In a sector in which big-budget TV campaigns are not uncommon, Depaul UK, a charity supporting homeless young people, faced a major challenge: how to create cut-though in a saturated market on a budget of just £6000.
The task became trickier still as its target audience of 25- to 45-year-olds are among the most emotionally hardened to homelessness.
The answer was iHobo, an iPhone app that asked users to care for a fictional homeless person on their phone for three days. It was the first iPhone app to use live-action footage instead of CGI, and one of the first to use Apple's 'push alert' technology, ensuring iHobo was there 24/7, sending alerts when he was hungry, cold or lonely, with his health deteriorating if he was ignored.
Another first was Depaul's inclusion of a one-click 'text to donate' facility, which allowed people to give money and add their names to the charity's database. Instantly popular, within a week iHobo had reached the top of iTunes' free-apps chart.
Impressively, the campaign also garnered an estimated media value of £1.2m from its £6000 outlay, winning enormously valuable exposure that included coverage in The Guardian and The Independent.
The app was downloaded 575,000 times, with monthly traffic to the Depaul website up by 59%. It will have a lasting legacy, as the work also delivered 3700 new contacts - 74 times more than previous activity.
HIGHLY COMMENDED
Charlie Bigham's (Agency: Eatbigfish)
Ditching the alluring product shots from its packaging was a daring move for Charlie Bigham's, but the high-end ready-meal brand decided on this radical course of action to increase the purchase frequency of existing customers and attract new ones.
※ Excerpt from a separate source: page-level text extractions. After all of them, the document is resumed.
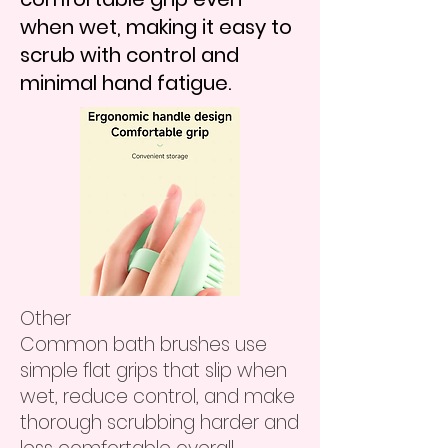
when wet, making it easy to
scrub with control and
minimal hand fatigue.
Other
Common bath brushes use
simple flat grips that slip when
wet, reduce control, and make
thorough scrubbing harder and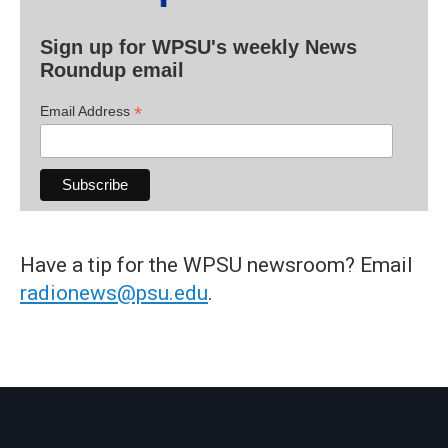
Sign up for WPSU's weekly News
Roundup email
*
Email Address
Have a tip for the WPSU newsroom? Email
radionews@psu.edu
.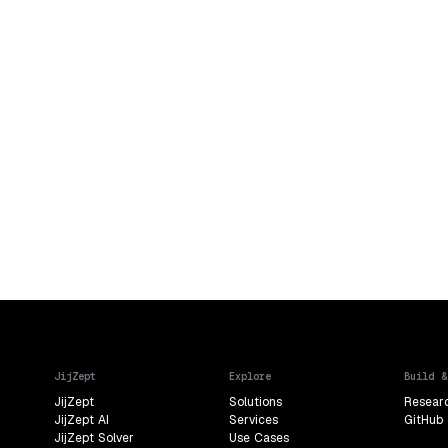
JijZept
Explore
Build &
JijZept
Solutions
Resear
JijZept AI
Services
GitHub
JijZept Solver
Use Cases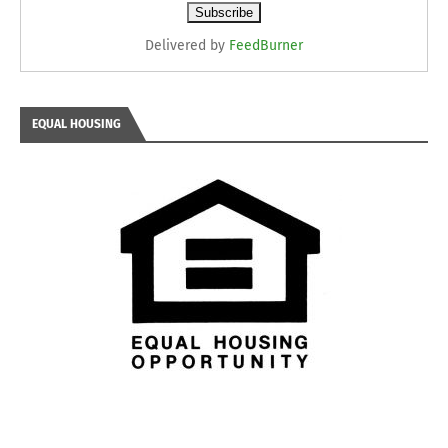
Delivered by
FeedBurner
EQUAL HOUSING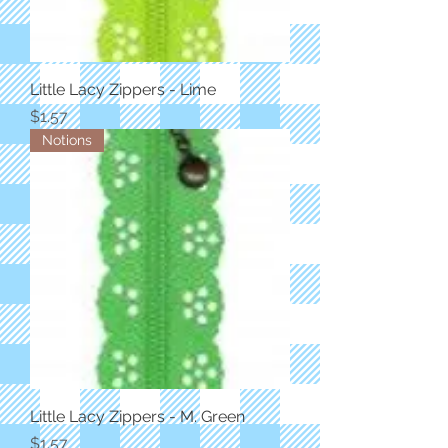
Little Lacy Zippers - Lime
Price
$1.57
Notions
Little Lacy Zippers - M. Green
Price
$1.57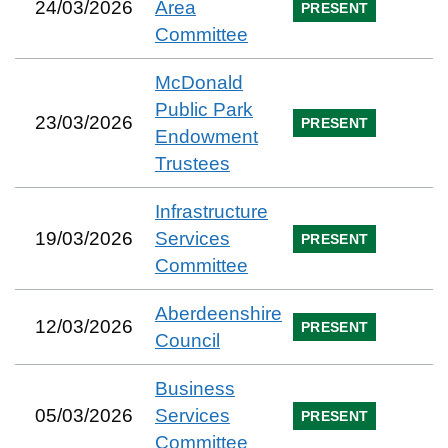
24/03/2026
Area
PRESENT
Committee
McDonald
Public Park
23/03/2026
PRESENT
Endowment
Trustees
Infrastructure
19/03/2026
Services
PRESENT
Committee
Aberdeenshire
12/03/2026
PRESENT
Council
Business
05/03/2026
Services
PRESENT
Committee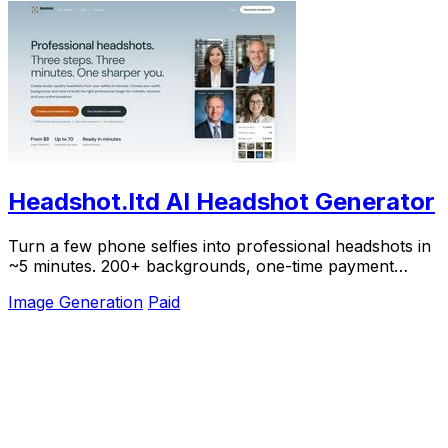
Headshot.ltd AI Headshot Generator
Turn a few phone selfies into professional headshots in
~5 minutes. 200+ backgrounds, one-time payment
starting from $8.
Image Generation
Paid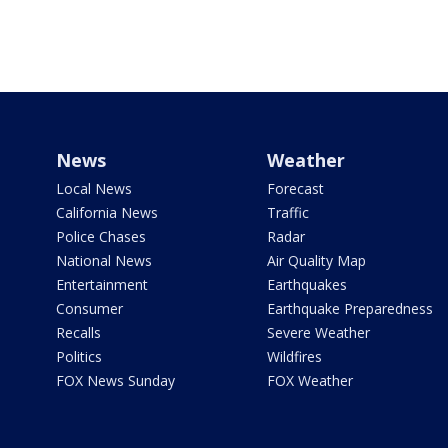
News
Weather
Local News
Forecast
California News
Traffic
Police Chases
Radar
National News
Air Quality Map
Entertainment
Earthquakes
Consumer
Earthquake Preparedness
Recalls
Severe Weather
Politics
Wildfires
FOX News Sunday
FOX Weather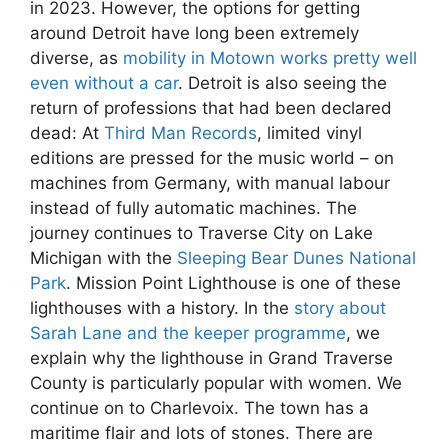
in 2023. However, the options for getting
around Detroit have long been extremely
diverse, as
mobility in Motown works pretty well
even without a car
. Detroit is also seeing the
return of professions that had been declared
dead: At
Third Man Records
, limited vinyl
editions are pressed for the music world – on
machines from Germany, with manual labour
instead of fully automatic machines. The
journey continues to Traverse City on Lake
Michigan with the
Sleeping Bear Dunes National
Park
. Mission Point Lighthouse is one of these
lighthouses with a history. In the
story about
Sarah Lane and the keeper programme
, we
explain why the lighthouse in Grand Traverse
County is particularly popular with women. We
continue on to Charlevoix. The town has a
maritime flair and lots of stones. There are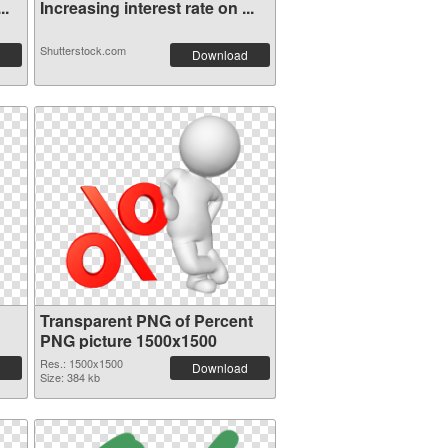
..
Increasing interest rate on ...
Shutterstock.com
Download
Transparent PNG of Percent
PNG picture 1500x1500
Res.: 1500x1500
Download
Size: 384 kb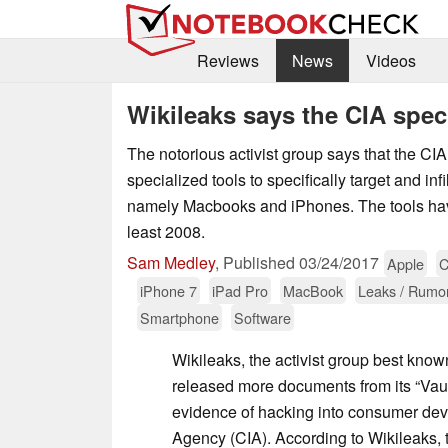
Reviews
News
Videos
Wikileaks says the CIA spec
The notorious activist group says that the CI
specialized tools to specifically target and inf
namely Macbooks and iPhones. The tools hav
least 2008.
Sam Medley
,
Published
03/24/2017
Apple
C
iPhone 7
iPad Pro
MacBook
Leaks / Rumo
Smartphone
Software
Wikileaks, the activist group best know
released more documents from its “Vault
evidence of hacking into consumer devi
Agency (CIA). According to Wikileaks, 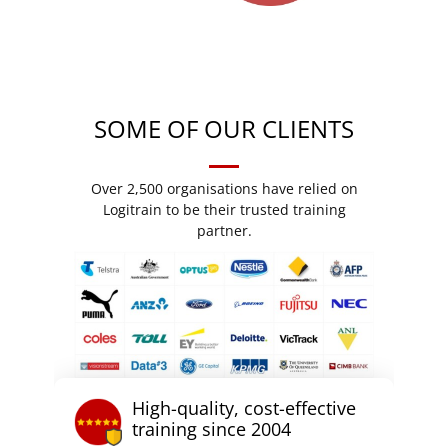
SOME OF OUR CLIENTS
Over 2,500 organisations have relied on
Logitrain to be their trusted training
partner.
High-quality, cost-effective
training since 2004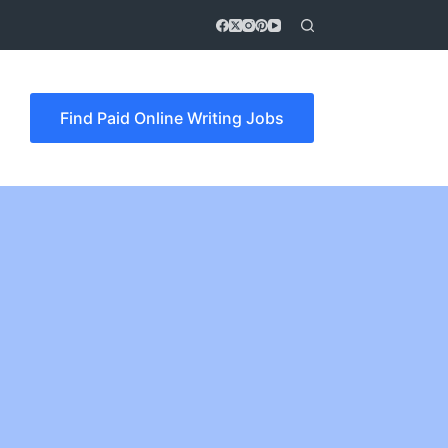
Find Paid Online Writing Jobs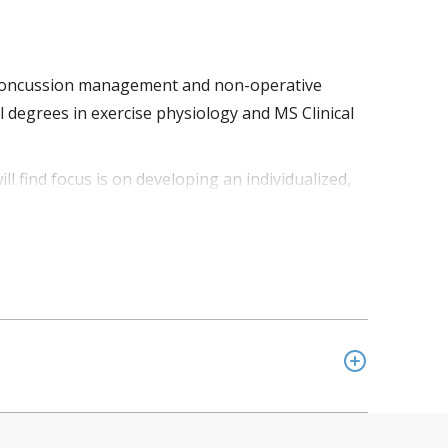
 in concussion management and non-operative
 degrees in exercise physiology and MS Clinical
ill find focus is on developing an individualized,
ient to be empowered to make informed decisions
ment protocol, creating a whole patient approach.
on Valley. In addition, he is team physician for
The rebrand focused on the idea of 'Twosomes', with the packaging using cartoons to create standout and show how these meals give busy couples time together.
Charlie Bigham's also hosted a dinner party attended by influential bloggers, who subsequently spread the word.
Total retail sales have risen by 54%, while its estimated share of the ready-meals category in Waitrose has increased eight percentage points to 24%.
The judges said: 'It was a high risk taking pictures of the food off the packaging but it paid off with fantastic results.'
Also shortlisted for Marketing on a shoestring: London Metropolitan Police Anti-Knife Crime, Who Killed Deon?; Rachel's Dairy.